→ **Required actions**
(a) Update the passage on body image, beginning at the words "To be at peace" and stopping after "respond to it.", with "Ozempic" changed to "semaglutide".
(b) In the passage on body image, which food-related habits does the writer say they no longer practice?
(c) According to the passage on body image, how long has the writer been trying to lose weight and exercise?

→ **Extract to read**
--- START ---

To be at peace with self

We live in a society that is obsessed with being thin. Whatever it might be called “fat phobia” or otherwise, when life gets tough, to try this or that diet or exercise regime. Fat phobia has become so ingrained in our culture that it is almost unrecognizable to the naked eye. Today’s diet culture doesn’t address body image issues or weight stigma. Losing weight is now glorified to the Nth degree and the use of medicines such as Ozempic is now a multi million dollar industry. To be skinny is viewed as having some sort of control over our bodies. I do not blame this fat phobia, but I have a choice in how I respond to it.

I have grown in my ability to be confident in my own skin, of late. Historically I have struggled with eating disorders and body dysmorphic disorder. I have dieted and lost weight several times in my adult life. Each time I successfully lost a lot of weight, and eventually gained it back. What is different this time around, is that I have a healthier relationship with myself and my body. I have a healthier relationship with food. I no longer binge, or hide what I eat, or force it back up. It’s been several years since I did any of these habits. Now, being at one of my heaviest weights, and attempting for the past 2 years to take it off and exercise, have opted potentially for medical intervention. I am not 100 percent committed to the decision, but I am exploring it.

--- END ---

→ **Supplied data**
--- START ---

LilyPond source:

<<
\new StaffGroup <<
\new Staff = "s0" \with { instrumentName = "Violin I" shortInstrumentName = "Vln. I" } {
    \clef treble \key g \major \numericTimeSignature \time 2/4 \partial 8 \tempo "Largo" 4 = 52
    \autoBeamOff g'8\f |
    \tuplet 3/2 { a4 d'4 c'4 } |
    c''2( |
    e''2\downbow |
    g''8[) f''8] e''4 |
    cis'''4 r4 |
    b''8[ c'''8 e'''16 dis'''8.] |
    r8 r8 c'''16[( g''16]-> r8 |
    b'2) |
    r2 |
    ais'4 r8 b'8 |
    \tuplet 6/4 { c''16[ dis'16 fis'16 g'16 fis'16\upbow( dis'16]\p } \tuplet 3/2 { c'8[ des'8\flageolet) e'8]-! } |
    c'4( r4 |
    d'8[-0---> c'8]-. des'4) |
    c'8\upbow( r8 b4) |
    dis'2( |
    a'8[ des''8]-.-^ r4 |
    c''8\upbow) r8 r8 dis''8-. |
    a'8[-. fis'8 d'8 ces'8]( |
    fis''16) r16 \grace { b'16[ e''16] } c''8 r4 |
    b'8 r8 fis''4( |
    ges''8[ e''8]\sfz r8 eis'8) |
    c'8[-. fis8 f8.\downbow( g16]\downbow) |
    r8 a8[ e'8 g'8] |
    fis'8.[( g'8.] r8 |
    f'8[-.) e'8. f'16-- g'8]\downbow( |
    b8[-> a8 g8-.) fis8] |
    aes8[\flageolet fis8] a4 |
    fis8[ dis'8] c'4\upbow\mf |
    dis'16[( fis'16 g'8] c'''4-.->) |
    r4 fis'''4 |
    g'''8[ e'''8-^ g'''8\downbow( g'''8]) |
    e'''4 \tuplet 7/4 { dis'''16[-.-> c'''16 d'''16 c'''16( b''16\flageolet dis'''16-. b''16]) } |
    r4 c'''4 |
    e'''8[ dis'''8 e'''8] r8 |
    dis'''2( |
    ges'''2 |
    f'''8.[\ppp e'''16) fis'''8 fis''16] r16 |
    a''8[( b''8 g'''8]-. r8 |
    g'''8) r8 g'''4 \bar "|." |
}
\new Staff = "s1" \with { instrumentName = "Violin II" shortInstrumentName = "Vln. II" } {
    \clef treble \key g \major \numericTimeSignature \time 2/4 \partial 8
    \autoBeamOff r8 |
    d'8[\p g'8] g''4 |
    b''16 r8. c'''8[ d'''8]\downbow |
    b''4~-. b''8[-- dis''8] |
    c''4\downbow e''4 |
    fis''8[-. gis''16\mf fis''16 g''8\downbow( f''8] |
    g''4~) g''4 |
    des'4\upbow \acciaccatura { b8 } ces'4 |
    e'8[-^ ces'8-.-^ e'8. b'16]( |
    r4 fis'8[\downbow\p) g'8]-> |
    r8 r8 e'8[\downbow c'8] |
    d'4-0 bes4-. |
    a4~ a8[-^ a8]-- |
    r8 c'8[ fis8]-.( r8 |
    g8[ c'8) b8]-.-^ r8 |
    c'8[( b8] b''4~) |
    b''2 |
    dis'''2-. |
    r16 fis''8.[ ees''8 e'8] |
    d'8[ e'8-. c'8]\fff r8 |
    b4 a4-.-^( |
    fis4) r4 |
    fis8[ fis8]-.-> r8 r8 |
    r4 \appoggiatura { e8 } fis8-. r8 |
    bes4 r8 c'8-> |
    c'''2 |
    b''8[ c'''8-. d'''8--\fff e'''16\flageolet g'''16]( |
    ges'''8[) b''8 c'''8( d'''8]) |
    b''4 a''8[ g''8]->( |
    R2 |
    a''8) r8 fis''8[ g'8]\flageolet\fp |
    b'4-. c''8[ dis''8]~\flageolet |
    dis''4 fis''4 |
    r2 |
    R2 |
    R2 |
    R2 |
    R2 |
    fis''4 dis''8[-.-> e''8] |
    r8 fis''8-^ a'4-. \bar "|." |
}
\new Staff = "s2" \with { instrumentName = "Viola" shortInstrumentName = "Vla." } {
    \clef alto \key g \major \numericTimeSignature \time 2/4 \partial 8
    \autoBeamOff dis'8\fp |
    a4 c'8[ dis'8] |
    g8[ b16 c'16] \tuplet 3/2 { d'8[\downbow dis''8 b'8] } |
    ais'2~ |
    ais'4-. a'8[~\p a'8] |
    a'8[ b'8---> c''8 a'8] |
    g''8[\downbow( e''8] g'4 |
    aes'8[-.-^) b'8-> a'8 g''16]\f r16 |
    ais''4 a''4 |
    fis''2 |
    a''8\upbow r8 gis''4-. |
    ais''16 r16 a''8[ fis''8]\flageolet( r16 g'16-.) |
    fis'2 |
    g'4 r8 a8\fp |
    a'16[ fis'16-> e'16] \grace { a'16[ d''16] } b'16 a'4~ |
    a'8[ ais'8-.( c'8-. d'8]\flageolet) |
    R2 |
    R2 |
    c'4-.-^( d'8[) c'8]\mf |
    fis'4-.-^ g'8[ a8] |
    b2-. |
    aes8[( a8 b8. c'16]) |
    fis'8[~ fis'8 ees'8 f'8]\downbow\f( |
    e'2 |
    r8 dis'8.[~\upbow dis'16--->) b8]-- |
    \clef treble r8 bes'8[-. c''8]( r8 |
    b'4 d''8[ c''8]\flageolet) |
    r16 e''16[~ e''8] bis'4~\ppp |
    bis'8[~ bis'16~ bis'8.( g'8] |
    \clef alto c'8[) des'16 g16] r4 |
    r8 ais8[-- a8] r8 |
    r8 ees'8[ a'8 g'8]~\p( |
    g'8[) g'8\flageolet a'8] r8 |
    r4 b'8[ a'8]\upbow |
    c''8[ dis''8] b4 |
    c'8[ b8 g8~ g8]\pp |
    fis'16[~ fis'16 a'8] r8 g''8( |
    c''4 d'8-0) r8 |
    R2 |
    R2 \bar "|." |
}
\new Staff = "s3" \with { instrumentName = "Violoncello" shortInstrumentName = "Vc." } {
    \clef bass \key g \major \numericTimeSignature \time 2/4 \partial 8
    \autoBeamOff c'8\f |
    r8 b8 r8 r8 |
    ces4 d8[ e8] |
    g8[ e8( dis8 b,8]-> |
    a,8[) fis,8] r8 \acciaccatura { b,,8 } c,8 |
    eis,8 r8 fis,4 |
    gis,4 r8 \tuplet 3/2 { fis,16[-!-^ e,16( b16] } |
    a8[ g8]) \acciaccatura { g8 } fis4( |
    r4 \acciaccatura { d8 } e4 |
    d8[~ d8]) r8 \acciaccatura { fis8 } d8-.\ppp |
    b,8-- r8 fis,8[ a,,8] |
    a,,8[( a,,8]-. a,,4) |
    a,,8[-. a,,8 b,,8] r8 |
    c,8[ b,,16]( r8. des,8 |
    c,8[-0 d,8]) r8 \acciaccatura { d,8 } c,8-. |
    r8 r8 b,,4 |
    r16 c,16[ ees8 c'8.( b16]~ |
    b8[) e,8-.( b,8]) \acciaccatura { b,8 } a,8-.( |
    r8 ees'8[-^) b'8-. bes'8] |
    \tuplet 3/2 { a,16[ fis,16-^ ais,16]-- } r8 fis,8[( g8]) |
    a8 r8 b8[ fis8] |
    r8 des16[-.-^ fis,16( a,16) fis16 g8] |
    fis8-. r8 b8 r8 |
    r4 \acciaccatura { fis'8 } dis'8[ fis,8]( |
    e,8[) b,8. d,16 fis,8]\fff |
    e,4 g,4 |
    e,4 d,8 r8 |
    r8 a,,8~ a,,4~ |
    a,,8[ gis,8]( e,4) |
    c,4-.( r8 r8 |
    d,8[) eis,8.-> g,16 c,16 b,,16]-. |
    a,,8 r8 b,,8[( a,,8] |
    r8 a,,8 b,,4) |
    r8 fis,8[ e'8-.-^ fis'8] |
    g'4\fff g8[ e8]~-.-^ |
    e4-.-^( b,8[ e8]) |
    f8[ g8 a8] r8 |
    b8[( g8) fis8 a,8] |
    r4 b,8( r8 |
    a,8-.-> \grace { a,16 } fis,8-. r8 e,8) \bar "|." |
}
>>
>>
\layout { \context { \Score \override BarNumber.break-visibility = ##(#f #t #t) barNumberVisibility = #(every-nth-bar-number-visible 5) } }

--- END ---

→ **Activity answers**
(a)
To be at peace with self

We live in a society that is obsessed with being thin. Whatever it might be called “fat phobia” or otherwise, when life gets tough, to try this or that diet or exercise regime. Fat phobia has become so ingrained in our culture that it is almost unrecognizable to the naked eye. Today’s diet culture doesn’t address body image issues or weight stigma. Losing weight is now glorified to the Nth degree and the use of medicines such as semaglutide is now a multi million dollar industry. To be skinny is viewed as having some sort of control over our bodies. I do not blame this fat phobia, but I have a choice in how I respond to it.

(b)
- Bingeing
- Hiding what they eat
- Forcing food back up

(c) For the past 2 years.